As of the 2010 United States census, there were 415 people, 194 households, and 181 families residing in the town.

===2000 census===
As of the census of 2000, there were 140 people, 69 households, and 64 families residing in the town. The population density was 113.8 PD/sqmi. There were 139 housing units at an average density of 113.0 /sqmi. The racial makeup of the town was 100.00% White. Hispanic or Latino of any race were 0.71% of the population.

In 2000, there were 69 households, out of which 7.2% had children under the age of 18 living with them, 92.8% were married couples living together, and 7.2% were non-families. 7.2% of all households were made up of individuals, and none had someone living alone who was 65 years of age or older. The average household size was 2.03 and the average family size was 2.11.

In 2000, in the town, the population was spread out, with 4.3% under the age of 18, 0.7% from 18 to 24, 4.3% from 25 to 44, 58.6% from 45 to 64, and 32.1% who were 65 years of age or older. The median age was 61 years. For every 100 females, there were 100.0 males. For every 100 females age 18 and over, there were 97.1 males.

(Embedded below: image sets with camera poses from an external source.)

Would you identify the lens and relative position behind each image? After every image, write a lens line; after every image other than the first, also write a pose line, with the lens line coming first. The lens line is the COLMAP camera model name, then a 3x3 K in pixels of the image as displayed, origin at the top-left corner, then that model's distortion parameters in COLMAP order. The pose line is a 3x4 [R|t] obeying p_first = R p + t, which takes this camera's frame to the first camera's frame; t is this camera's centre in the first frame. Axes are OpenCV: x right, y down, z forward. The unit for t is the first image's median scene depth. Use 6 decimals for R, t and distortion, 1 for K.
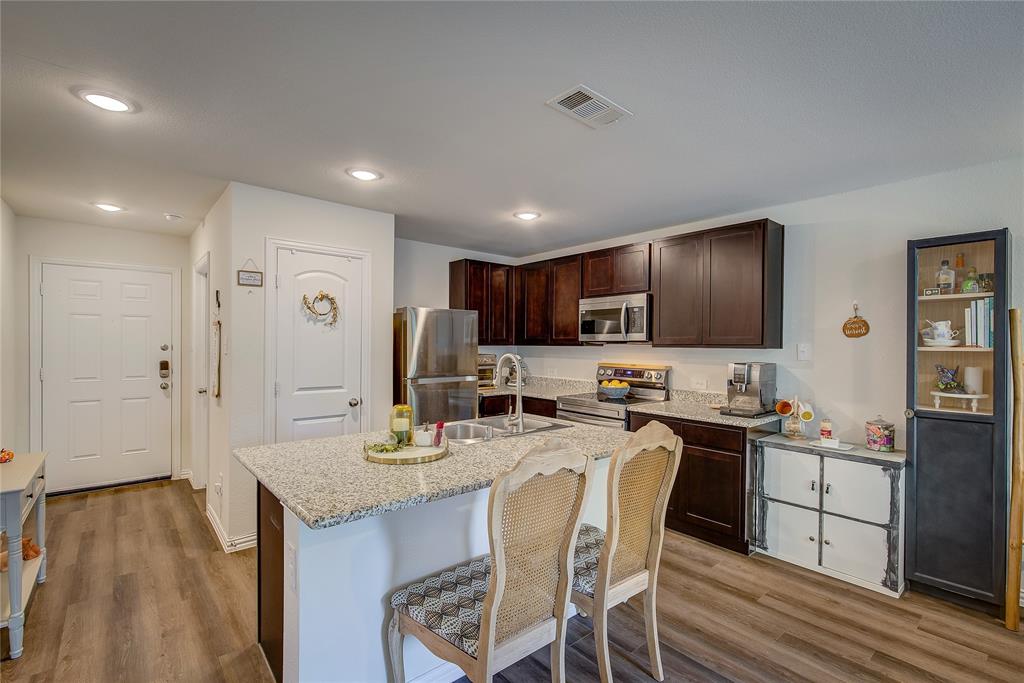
lens RADIAL K [[462.3, 0, 519.4], [0, 462.3, 344.5], [0, 0, 1]] dist [0.000573, -0.000072]
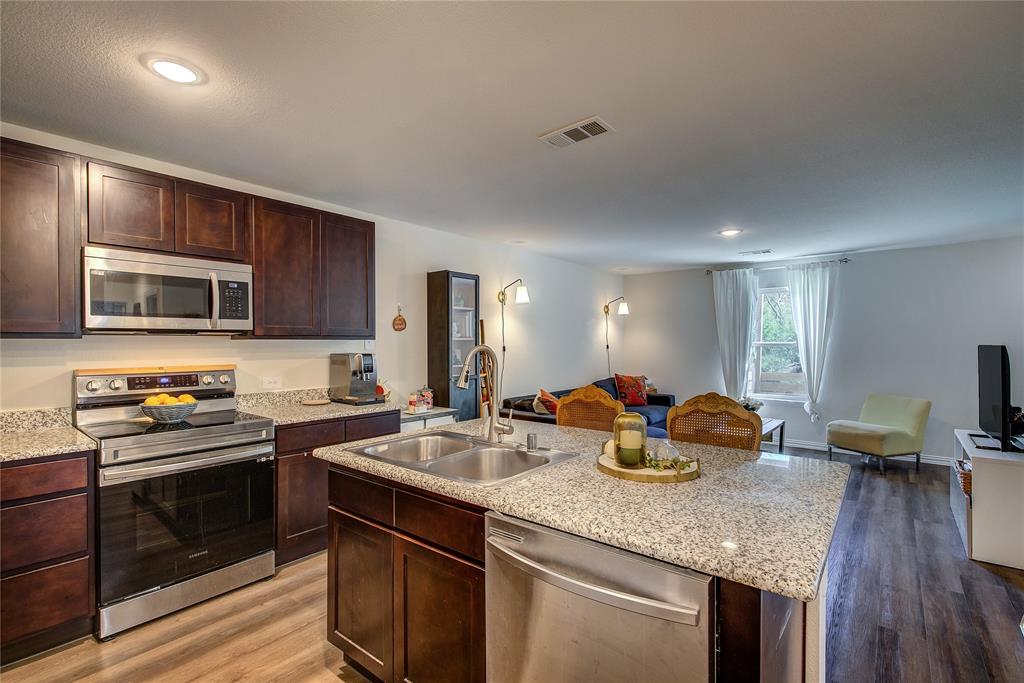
lens RADIAL K [[464.1, 0, 518.1], [0, 464.1, 344.8], [0, 0, 1]] dist [0.000357, 0.000114]
pose [[-0.176334, -0.012807, 0.984247, -0.780973], [0.002522, 0.999906, 0.013463, 0.008833], [-0.984327, 0.004856, -0.176285, 1.067895]]
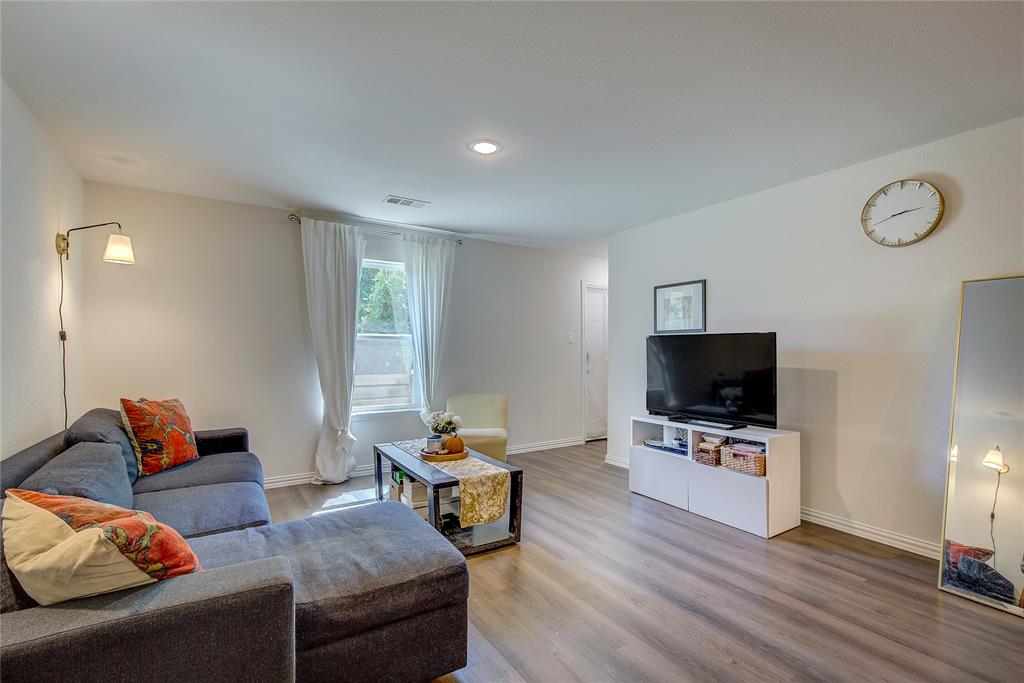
lens RADIAL K [[462.3, 0, 519.4], [0, 462.3, 344.5], [0, 0, 1]] dist [0.000573, -0.000072]
pose [[-0.991075, -0.011127, 0.132841, 0.578437], [-0.011688, 0.999926, -0.003446, 0.070968], [-0.132793, -0.004968, -0.991131, 1.026945]]
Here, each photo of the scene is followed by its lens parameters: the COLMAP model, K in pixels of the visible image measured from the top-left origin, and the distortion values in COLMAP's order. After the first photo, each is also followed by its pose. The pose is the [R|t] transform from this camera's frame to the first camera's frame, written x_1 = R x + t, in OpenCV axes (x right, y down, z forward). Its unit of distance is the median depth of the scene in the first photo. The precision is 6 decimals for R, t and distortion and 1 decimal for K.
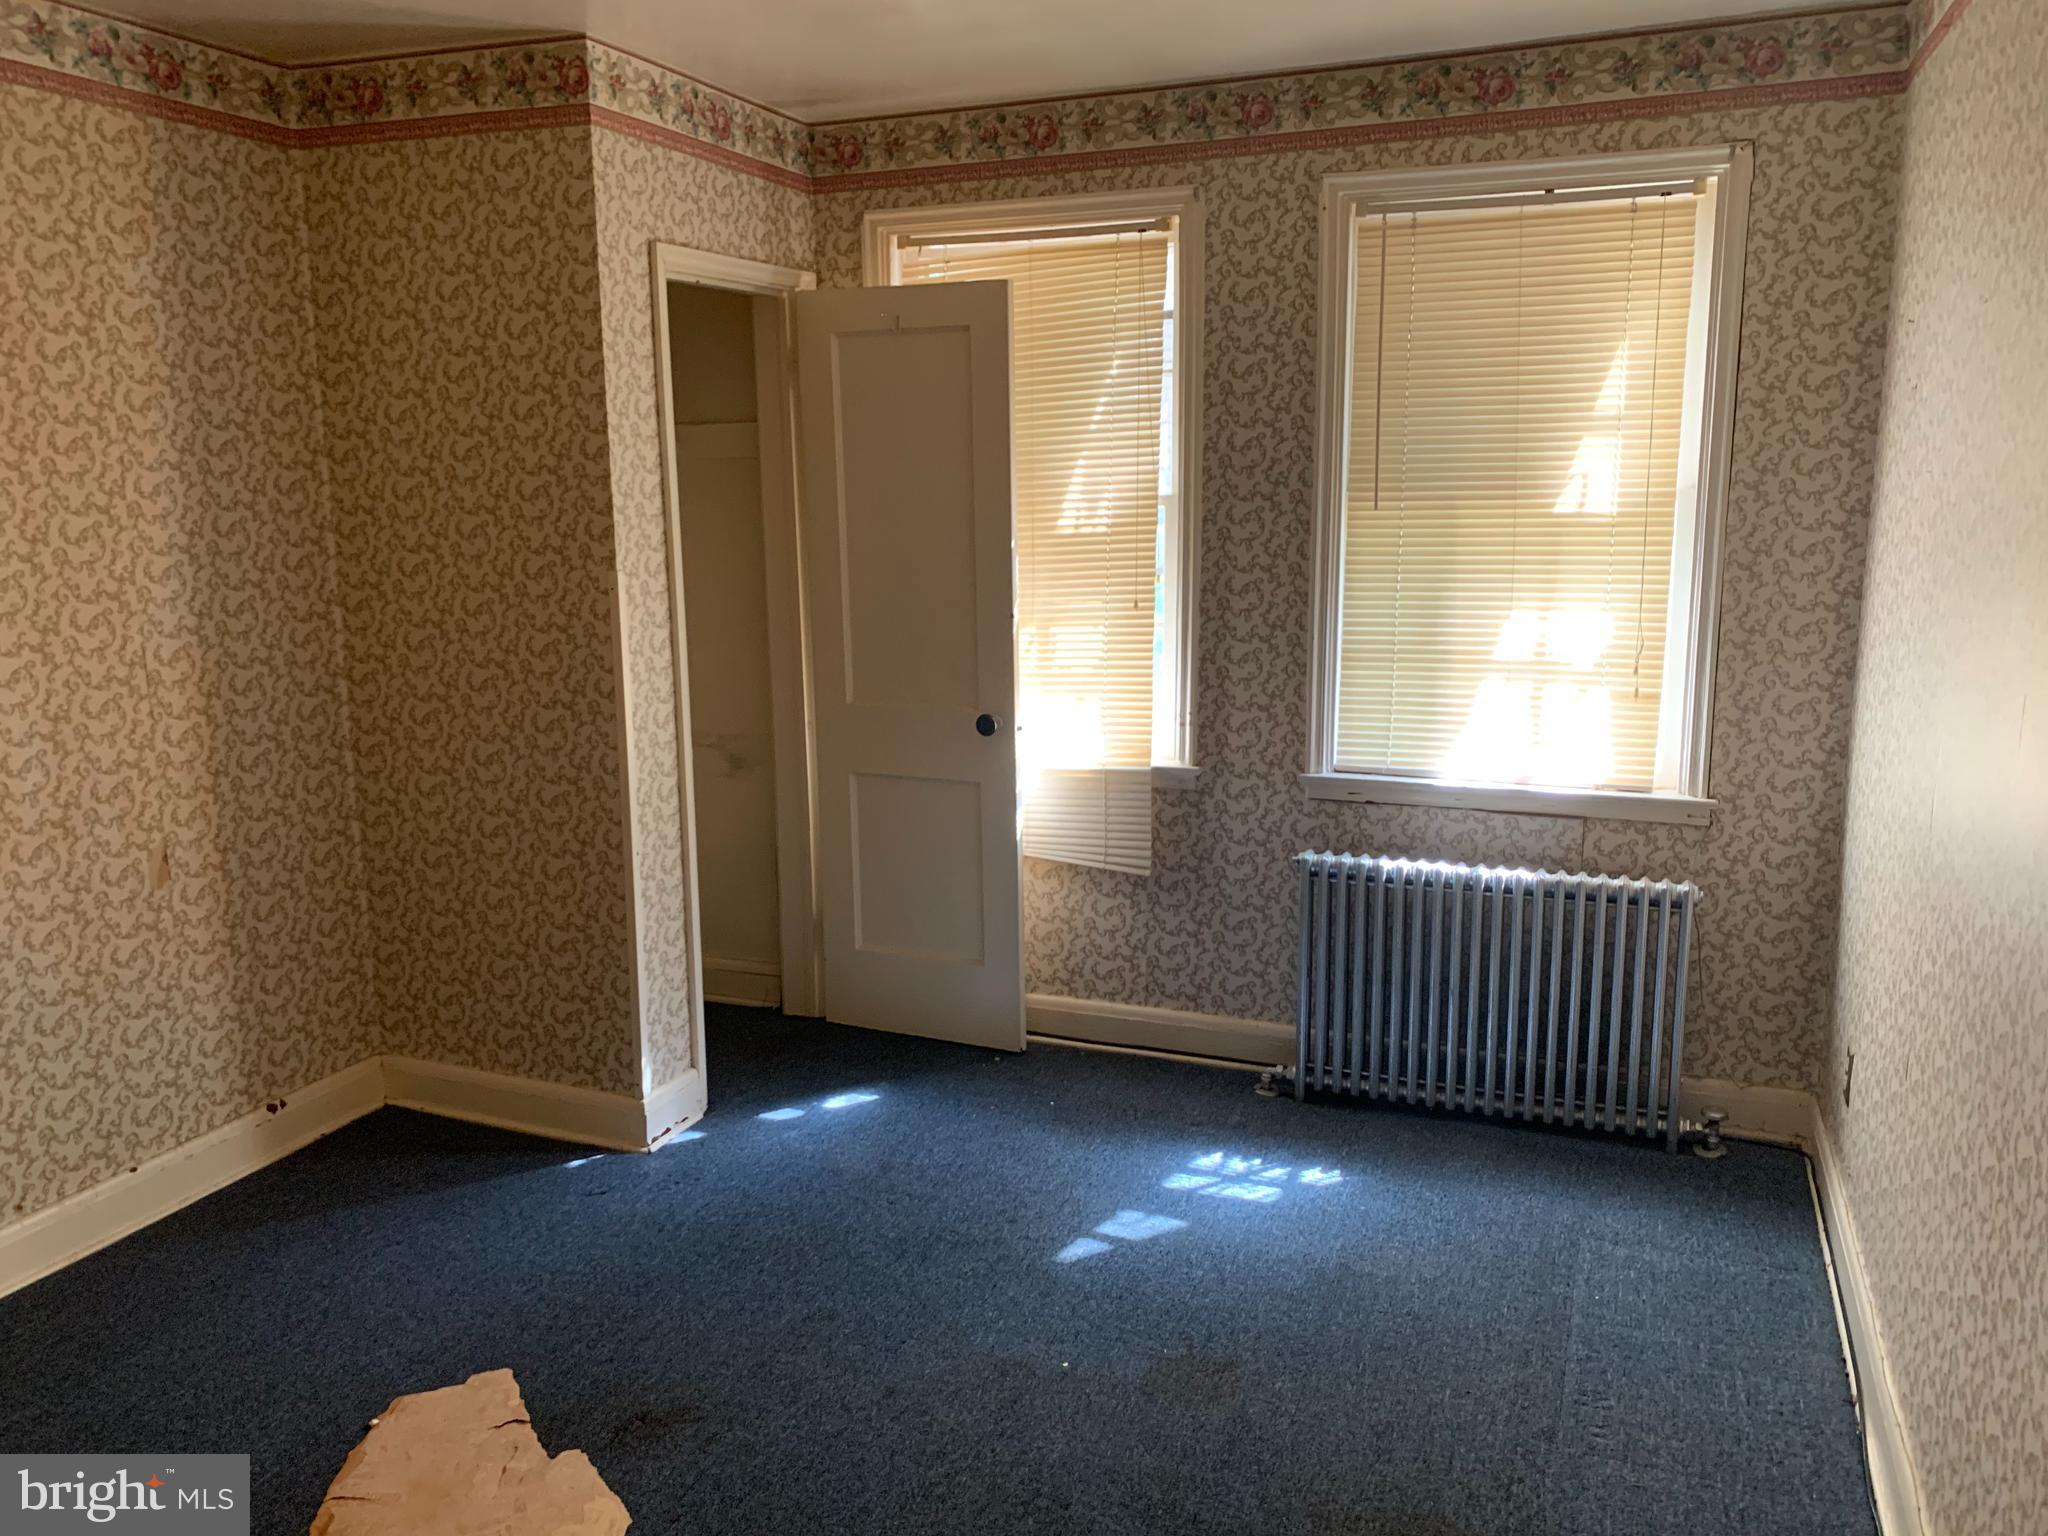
lens RADIAL K [[1560.7, 0, 1023.1], [0, 1560.7, 772.2], [0, 0, 1]] dist [0.030733, -0.045560]
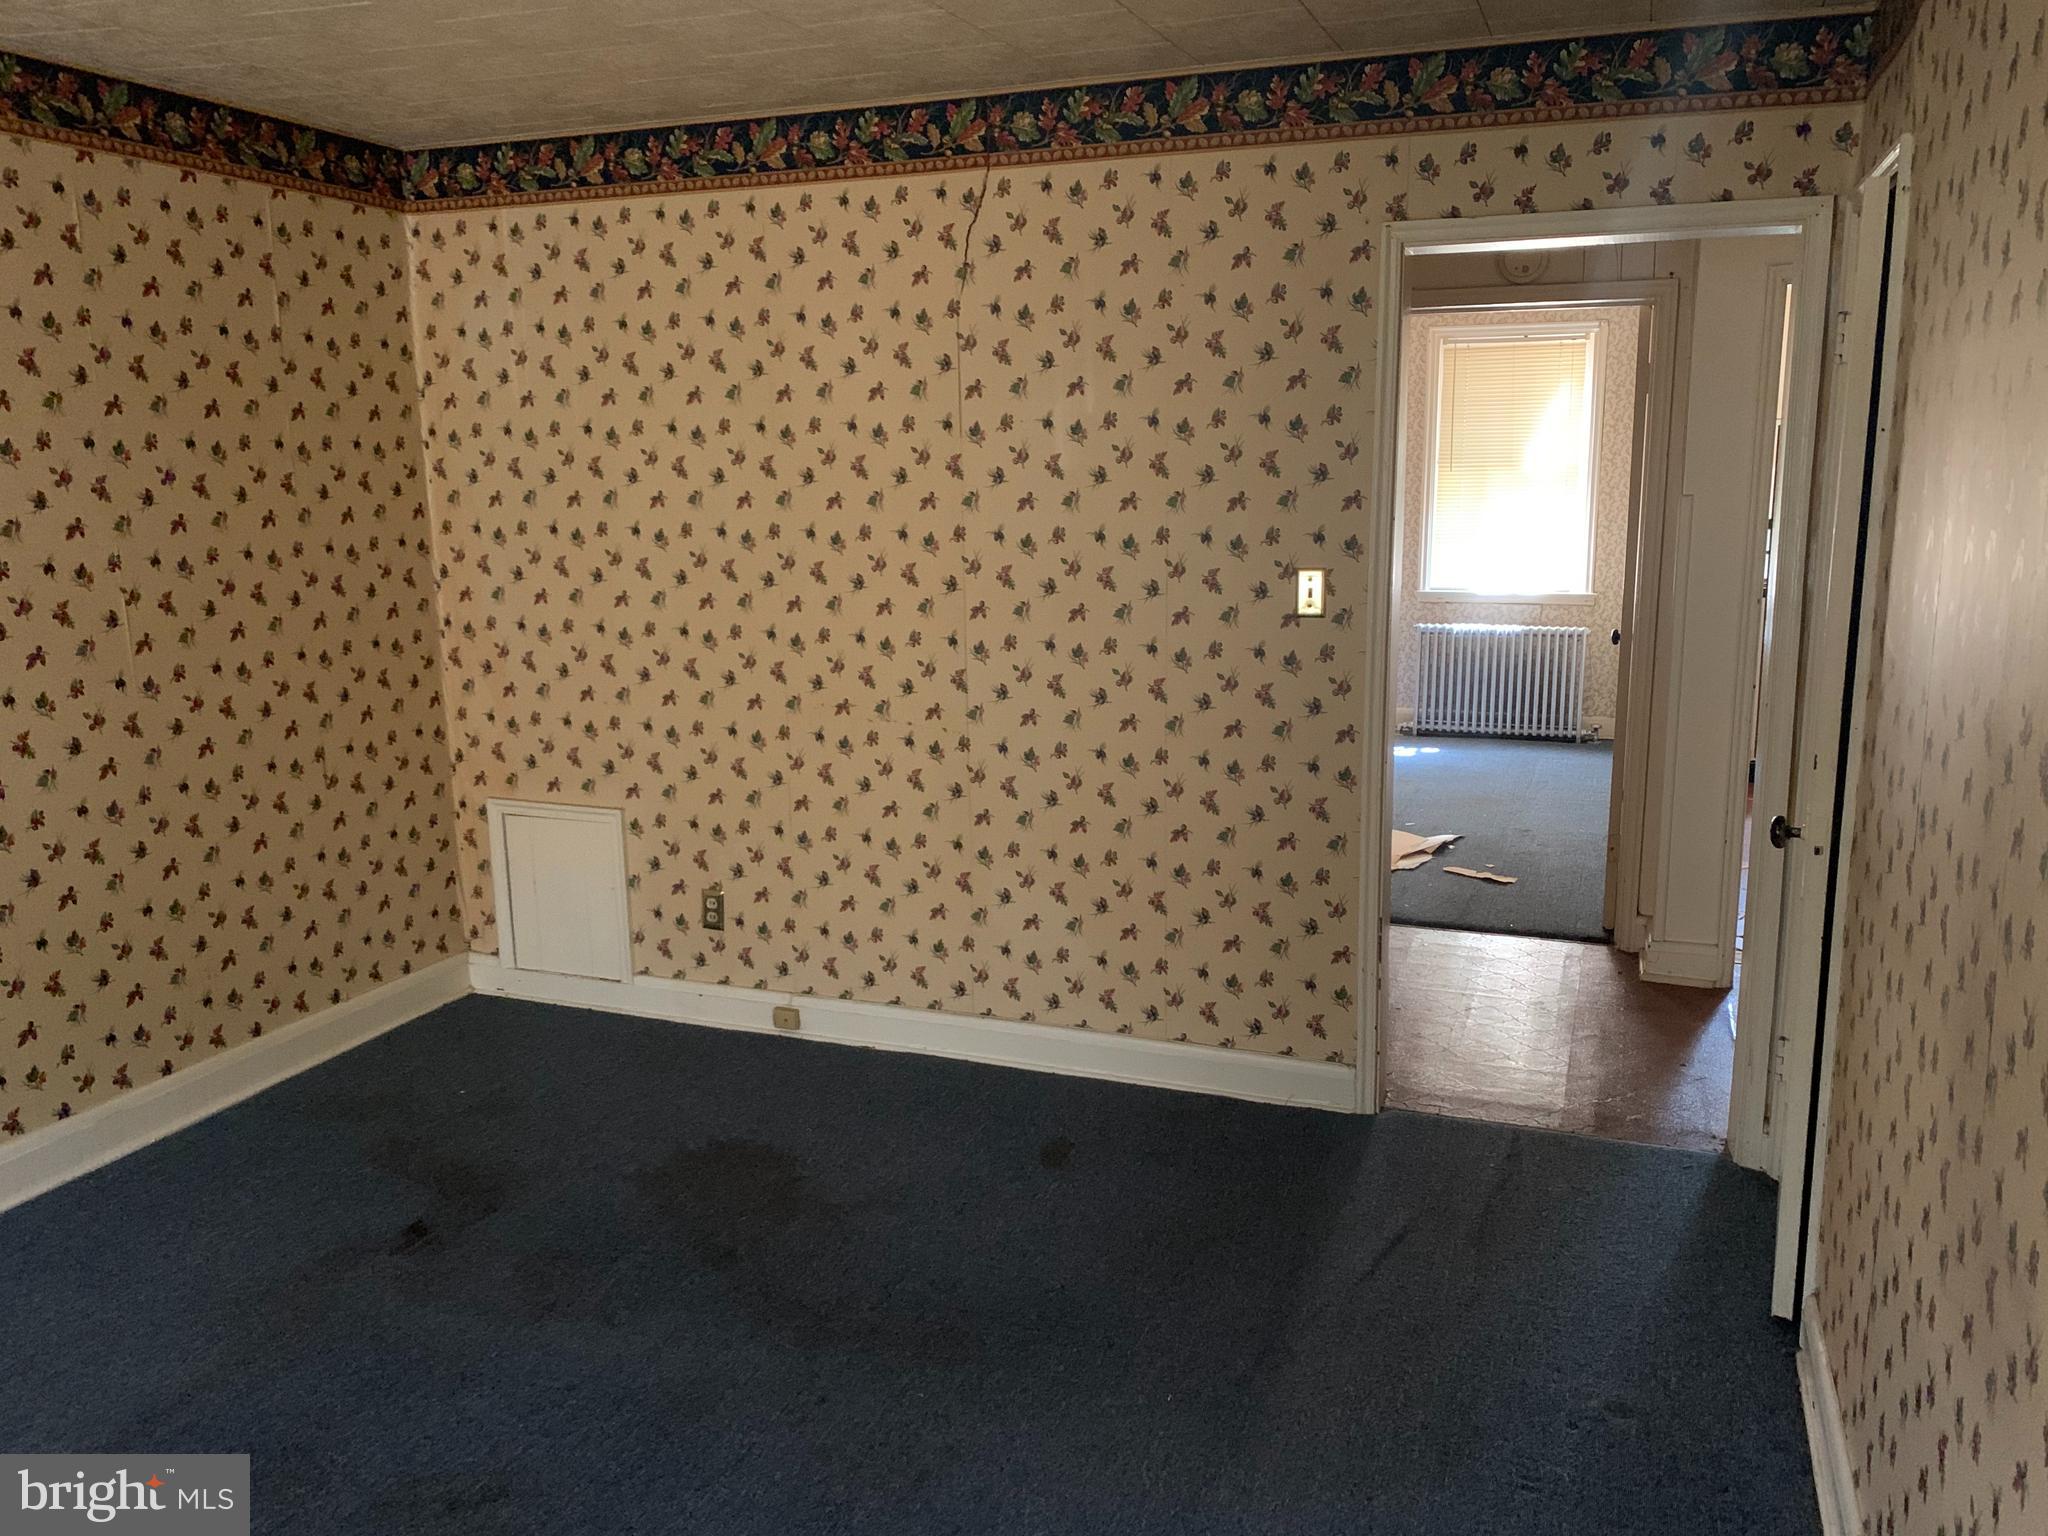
lens RADIAL K [[1560.7, 0, 1026.2], [0, 1560.7, 771.8], [0, 0, 1]] dist [0.030733, -0.045560]
pose [[0.999943, 0.001039, 0.010647, -0.426140], [-0.000964, 0.999975, -0.007015, 0.292591], [-0.010654, 0.007005, 0.999919, -1.299706]]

In 2000, the median income for a household in the town was in excess of $200,000, as is the median income for a family. Males had a median income of over $100,000 versus $36,250 for females. The per capita income for the town was $135,870. None of the population is below the poverty line.

==Notable attractions==
Disney's Vero Beach Resort, a part of the Disney Vacation resorts, is located in the area.

The Environmental Learning Center is located in the Orchid–Wabasso area.